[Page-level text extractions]
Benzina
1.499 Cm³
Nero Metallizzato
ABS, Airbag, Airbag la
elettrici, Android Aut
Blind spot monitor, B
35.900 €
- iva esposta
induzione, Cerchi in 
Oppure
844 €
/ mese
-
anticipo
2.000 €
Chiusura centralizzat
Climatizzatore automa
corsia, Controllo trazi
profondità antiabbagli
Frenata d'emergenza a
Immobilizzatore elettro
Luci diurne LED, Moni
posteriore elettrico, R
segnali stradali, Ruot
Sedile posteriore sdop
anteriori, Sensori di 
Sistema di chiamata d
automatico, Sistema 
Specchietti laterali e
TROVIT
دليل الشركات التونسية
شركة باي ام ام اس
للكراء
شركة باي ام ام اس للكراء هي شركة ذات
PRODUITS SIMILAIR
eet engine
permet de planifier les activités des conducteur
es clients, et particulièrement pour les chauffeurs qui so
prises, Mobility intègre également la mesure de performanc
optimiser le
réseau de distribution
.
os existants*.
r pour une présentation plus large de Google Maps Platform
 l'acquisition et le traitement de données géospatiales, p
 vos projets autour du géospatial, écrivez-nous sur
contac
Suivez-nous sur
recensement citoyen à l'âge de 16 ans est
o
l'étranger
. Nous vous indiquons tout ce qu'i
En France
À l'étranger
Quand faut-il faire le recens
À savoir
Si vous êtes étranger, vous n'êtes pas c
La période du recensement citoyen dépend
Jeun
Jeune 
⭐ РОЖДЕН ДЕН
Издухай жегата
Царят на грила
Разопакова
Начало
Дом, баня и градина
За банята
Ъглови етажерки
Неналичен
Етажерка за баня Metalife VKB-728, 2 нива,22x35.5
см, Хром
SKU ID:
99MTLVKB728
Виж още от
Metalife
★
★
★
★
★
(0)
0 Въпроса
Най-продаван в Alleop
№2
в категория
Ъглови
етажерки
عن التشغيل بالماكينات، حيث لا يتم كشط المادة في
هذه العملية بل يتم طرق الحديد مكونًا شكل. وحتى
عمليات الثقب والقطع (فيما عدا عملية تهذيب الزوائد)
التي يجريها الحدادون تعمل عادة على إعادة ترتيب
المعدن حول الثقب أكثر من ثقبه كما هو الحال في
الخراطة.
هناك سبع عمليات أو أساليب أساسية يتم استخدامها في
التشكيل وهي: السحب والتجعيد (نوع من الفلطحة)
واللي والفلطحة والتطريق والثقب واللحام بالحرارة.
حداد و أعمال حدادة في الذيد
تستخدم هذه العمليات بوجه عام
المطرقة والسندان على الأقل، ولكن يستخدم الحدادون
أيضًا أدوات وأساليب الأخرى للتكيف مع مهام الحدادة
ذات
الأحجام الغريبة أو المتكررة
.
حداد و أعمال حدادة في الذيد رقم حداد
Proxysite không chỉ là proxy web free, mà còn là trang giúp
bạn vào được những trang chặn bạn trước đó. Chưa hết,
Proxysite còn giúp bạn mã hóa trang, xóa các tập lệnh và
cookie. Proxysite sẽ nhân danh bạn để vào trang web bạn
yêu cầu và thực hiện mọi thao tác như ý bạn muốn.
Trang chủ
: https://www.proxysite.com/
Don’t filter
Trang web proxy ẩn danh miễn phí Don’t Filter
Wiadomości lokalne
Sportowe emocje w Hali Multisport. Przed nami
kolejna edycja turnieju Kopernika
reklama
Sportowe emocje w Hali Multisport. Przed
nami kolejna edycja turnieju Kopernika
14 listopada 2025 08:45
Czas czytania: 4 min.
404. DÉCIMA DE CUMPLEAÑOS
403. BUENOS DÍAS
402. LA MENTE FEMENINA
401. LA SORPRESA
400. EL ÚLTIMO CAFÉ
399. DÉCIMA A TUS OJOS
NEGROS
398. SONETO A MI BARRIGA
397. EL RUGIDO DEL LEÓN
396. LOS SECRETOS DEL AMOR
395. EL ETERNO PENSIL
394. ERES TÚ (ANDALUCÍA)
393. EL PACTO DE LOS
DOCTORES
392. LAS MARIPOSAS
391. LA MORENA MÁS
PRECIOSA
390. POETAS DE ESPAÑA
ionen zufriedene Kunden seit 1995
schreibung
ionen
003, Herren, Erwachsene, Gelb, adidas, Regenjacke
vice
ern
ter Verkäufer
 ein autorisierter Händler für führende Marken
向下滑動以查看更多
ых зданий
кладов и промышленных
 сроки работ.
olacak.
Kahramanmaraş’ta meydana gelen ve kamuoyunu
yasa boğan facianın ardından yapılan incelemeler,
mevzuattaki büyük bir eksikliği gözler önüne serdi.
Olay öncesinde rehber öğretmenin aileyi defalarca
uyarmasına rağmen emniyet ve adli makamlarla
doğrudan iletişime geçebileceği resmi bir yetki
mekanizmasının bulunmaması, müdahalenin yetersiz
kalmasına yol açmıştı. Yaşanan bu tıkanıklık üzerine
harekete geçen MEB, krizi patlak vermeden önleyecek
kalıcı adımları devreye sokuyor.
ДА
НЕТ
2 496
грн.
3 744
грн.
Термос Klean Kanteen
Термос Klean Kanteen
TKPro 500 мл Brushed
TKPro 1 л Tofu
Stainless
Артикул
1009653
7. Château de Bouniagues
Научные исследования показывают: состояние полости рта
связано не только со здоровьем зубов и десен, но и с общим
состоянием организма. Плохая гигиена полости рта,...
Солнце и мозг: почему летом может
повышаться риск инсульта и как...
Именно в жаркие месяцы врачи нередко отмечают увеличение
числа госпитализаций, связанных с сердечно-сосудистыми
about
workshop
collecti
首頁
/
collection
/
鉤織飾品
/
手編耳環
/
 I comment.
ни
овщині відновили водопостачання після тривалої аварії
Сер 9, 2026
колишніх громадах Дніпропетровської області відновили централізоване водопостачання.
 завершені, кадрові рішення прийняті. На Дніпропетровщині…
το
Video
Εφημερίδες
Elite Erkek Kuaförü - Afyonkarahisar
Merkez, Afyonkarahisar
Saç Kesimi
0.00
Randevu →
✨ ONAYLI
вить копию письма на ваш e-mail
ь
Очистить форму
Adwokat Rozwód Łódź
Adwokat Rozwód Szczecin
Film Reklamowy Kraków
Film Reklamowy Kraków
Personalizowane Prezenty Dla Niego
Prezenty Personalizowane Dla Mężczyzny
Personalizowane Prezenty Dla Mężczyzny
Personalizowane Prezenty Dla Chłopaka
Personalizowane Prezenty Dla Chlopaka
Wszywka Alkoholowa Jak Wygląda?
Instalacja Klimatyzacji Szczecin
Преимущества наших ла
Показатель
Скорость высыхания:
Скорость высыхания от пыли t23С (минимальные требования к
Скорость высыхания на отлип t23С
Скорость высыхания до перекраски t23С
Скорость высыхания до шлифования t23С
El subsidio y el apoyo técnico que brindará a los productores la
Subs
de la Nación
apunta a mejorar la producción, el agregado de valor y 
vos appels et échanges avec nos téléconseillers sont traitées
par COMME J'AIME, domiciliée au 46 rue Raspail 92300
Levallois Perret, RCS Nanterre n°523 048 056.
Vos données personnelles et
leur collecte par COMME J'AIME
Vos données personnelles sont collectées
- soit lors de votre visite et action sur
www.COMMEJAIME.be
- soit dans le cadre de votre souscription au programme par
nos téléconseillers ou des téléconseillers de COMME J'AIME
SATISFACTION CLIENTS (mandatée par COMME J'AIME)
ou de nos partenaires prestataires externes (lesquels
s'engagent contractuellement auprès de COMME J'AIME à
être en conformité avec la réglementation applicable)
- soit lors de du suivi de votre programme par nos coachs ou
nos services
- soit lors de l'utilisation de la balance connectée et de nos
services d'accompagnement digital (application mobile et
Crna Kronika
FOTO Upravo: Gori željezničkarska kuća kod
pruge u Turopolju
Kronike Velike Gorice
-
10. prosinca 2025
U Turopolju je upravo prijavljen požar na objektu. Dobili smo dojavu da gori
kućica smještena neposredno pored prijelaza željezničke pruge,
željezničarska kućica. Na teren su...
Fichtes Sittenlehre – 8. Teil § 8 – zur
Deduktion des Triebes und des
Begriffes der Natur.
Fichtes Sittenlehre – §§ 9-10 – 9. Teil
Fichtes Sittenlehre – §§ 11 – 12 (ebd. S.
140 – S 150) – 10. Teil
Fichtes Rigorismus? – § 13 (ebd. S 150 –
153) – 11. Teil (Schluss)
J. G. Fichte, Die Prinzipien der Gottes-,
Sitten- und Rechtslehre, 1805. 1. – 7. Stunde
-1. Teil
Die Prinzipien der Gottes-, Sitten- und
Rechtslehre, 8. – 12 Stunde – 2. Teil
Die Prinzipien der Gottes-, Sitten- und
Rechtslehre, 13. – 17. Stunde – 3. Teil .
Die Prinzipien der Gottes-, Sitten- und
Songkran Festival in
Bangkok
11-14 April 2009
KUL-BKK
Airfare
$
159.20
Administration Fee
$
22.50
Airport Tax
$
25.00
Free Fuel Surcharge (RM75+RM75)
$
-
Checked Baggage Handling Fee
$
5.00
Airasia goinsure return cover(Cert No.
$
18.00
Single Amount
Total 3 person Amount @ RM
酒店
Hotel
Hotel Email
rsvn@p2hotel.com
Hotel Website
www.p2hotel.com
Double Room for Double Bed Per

> _Problem_:
Both the line containing "Kronike Velike Gorice" and the line containing "Songkran Festival in" belong in the answer. Print them and every line above that falls between them exactly, and no others.

> _Exercise response_:
Kronike Velike Gorice
-
10. prosinca 2025
U Turopolju je upravo prijavljen požar na objektu. Dobili smo dojavu da gori
kućica smještena neposredno pored prijelaza željezničke pruge,
željezničarska kućica. Na teren su...
Fichtes Sittenlehre – 8. Teil § 8 – zur
Deduktion des Triebes und des
Begriffes der Natur.
Fichtes Sittenlehre – §§ 9-10 – 9. Teil
Fichtes Sittenlehre – §§ 11 – 12 (ebd. S.
140 – S 150) – 10. Teil
Fichtes Rigorismus? – § 13 (ebd. S 150 –
153) – 11. Teil (Schluss)
J. G. Fichte, Die Prinzipien der Gottes-,
Sitten- und Rechtslehre, 1805. 1. – 7. Stunde
-1. Teil
Die Prinzipien der Gottes-, Sitten- und
Rechtslehre, 8. – 12 Stunde – 2. Teil
Die Prinzipien der Gottes-, Sitten- und
Rechtslehre, 13. – 17. Stunde – 3. Teil .
Die Prinzipien der Gottes-, Sitten- und
Songkran Festival in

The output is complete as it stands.